Comment by greatgib
As a side note of appreciation, I think that we can't do better than what he did for being transparent that LLM was used but still just for the proof-reading.
As a side note of appreciation, I think that we can't do better than what he did for being transparent that LLM was used but still just for the proof-reading.
It does make me curious about the what the super anti-ai people will do.
Matt Godbolt is, obviously, extremely smart and has a lot of interesting insight as a domain expert. But... this was LLM-assisted.
So, anyone who has previously said they'll never (knowingly) read anything that an ai has touched (or similar sentiment) are you going to skip this series? Make an exception?
I think most people wouldn't call proof-reading 'assistance'. As in, if I ask a colleague to review my PR, I wouldn't say he assisted me.
I've been throwing my PR diffs at Claude over the last few weeks. It spits a lot of useless or straight up wrong stuff, but sometimes among the insanity it manages to get one or another typo that a human missed, and between letting a bug pass or spending extra 10m per PR going through the nothingburguers Claude throws at me, I'd rather lose the 10m.

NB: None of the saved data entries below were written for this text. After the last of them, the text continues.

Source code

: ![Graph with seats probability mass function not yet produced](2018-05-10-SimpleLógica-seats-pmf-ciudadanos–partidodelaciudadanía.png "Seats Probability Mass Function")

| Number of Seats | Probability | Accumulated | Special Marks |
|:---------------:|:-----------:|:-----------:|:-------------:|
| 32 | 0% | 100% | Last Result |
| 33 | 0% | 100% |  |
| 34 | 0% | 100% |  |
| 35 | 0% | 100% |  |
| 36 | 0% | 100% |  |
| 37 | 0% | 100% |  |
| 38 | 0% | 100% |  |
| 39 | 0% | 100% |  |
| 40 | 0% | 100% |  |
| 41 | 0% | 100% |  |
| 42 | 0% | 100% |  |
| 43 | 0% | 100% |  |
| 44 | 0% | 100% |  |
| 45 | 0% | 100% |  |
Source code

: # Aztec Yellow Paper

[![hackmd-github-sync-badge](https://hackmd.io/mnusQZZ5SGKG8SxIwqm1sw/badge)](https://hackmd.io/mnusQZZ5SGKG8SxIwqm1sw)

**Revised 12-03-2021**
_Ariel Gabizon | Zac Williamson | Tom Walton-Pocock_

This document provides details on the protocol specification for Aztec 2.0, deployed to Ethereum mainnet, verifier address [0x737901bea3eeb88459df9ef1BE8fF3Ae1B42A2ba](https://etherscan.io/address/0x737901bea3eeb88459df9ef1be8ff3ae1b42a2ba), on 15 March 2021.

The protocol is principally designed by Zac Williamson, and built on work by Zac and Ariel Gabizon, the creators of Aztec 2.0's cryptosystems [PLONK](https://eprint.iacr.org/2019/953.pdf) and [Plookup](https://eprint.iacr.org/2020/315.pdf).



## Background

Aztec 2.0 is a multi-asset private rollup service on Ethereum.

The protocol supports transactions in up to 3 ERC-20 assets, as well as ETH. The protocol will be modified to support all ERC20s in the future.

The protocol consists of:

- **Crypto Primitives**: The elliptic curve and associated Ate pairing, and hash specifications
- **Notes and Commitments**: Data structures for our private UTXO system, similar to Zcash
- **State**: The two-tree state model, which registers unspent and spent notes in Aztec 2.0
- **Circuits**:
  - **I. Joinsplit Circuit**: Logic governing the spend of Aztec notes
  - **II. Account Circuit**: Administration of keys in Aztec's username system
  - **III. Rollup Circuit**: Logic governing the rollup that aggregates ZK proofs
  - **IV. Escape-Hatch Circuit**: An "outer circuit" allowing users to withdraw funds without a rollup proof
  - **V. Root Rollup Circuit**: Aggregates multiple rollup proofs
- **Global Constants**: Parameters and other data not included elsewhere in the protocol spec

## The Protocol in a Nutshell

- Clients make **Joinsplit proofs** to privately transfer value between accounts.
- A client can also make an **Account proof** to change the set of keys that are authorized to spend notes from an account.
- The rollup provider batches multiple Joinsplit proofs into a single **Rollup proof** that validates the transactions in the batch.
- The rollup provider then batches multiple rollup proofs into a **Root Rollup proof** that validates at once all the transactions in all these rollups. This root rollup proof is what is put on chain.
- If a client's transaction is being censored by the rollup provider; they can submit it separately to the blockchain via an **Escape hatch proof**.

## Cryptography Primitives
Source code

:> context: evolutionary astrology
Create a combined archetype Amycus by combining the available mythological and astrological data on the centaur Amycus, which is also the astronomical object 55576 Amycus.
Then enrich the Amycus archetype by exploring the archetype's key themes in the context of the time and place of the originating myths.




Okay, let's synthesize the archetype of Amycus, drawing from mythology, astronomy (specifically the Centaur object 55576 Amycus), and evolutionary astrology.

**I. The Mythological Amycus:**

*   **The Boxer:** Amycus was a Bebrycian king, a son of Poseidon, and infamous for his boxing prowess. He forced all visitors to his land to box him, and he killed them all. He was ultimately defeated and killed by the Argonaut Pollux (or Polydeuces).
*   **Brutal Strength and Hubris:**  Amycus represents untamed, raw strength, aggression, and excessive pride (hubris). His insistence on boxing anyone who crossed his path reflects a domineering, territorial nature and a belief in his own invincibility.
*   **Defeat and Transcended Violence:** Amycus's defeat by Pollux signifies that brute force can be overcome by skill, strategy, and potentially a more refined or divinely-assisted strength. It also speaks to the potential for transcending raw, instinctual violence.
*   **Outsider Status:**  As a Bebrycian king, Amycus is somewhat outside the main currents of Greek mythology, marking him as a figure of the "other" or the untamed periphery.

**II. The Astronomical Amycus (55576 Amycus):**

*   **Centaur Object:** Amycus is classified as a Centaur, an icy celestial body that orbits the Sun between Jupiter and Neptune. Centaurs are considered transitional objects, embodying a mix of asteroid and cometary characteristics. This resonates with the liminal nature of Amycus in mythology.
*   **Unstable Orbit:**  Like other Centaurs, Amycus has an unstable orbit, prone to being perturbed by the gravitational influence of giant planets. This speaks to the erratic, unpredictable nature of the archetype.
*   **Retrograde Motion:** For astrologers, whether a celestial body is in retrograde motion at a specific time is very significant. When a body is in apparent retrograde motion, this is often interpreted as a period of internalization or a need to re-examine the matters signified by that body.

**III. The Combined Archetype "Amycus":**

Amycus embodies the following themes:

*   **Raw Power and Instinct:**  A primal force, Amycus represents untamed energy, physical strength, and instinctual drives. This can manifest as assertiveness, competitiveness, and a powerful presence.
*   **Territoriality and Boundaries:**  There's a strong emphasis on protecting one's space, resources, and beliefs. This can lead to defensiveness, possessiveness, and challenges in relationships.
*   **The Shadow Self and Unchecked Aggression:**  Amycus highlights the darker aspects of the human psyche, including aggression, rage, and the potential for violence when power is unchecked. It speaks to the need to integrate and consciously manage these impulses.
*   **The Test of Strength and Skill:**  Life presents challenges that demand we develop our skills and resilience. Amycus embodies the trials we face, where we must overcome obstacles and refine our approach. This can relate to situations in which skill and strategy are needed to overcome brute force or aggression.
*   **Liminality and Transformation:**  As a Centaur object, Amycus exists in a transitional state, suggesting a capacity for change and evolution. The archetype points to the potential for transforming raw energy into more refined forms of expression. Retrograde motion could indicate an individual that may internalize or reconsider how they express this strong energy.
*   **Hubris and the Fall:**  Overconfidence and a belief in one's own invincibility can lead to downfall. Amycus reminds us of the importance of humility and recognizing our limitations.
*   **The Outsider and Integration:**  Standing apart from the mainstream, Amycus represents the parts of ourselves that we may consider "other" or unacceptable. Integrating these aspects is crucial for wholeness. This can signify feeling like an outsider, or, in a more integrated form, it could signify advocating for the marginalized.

> what the super anti-ai people will do.
Just not use it. I couldn't care less if other people spend hours prompt engineering to get something that approaches useful output. If they want their reputation staked on it's output that's on them. The results are already in and they're not pretty.
I just personally think it's absurd to spend trillions of dollars and watts to create an advanced spell checker. Even more so to see this as a "revolution" of any sort or to not expect a new AI-winter once this bubble pops.
Agreed that it's nice he acknowledged it, but proof reading is about as innocuous of a task for LLMs as they come. Because you actually wrote the content and know its meaning (or at least intended meaning), you can instantly tell when to discard anything irrelevant from the LLM. At worst, it's no better than just skipping that review step.